__TASK GOAL__. Please reproduce the records below exactly, omitting any pictures they contain.
GIVEN DATA START
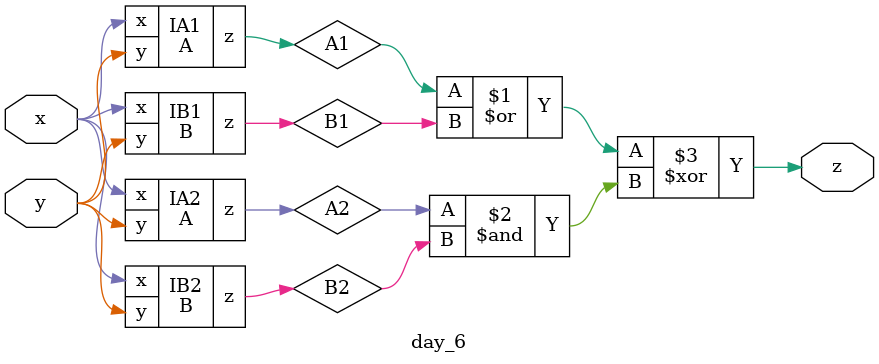
<source format=v>
`timescale 1ns / 1ps

module A(
input   x    ,
input   y    ,
output  z
             );
            
assign z=x&(x^y);
endmodule

//module B of day 5 
module B(

input     x   ,
input     y   ,
output    z
              );
                            
assign z=~(x^y);              
endmodule

module day_6(
input x,
input y,
output z
);
wire A1,B1,A2,B2;

//instatntiation of A module
A IA1(.z(A1),.x(x),.y(y));
//instatntiation of B 
B IB1(.z(B1),.x(x),.y(y));
//instatntiation of A module
A IA2(.z(A2),.x(x),.y(y));
//instatntiation of B 
B IB2(.z(B2),.x(x),.y(y));


assign z=(A1|B1)^(A2&B2);
endmodule

</source>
GIVEN DATA END
__ANSWER FOR THE TASK__.
<source format=v>
`timescale 1ns / 1ps

module A(
input   x    ,
input   y    ,
output  z
             );
            
assign z=x&(x^y);
endmodule

//module B of day 5 
module B(

input     x   ,
input     y   ,
output    z
              );
                            
assign z=~(x^y);              
endmodule

module day_6(
input x,
input y,
output z
);
wire A1,B1,A2,B2;

//instatntiation of A module
A IA1(.z(A1),.x(x),.y(y));
//instatntiation of B 
B IB1(.z(B1),.x(x),.y(y));
//instatntiation of A module
A IA2(.z(A2),.x(x),.y(y));
//instatntiation of B 
B IB2(.z(B2),.x(x),.y(y));


assign z=(A1|B1)^(A2&B2);
endmodule

</source>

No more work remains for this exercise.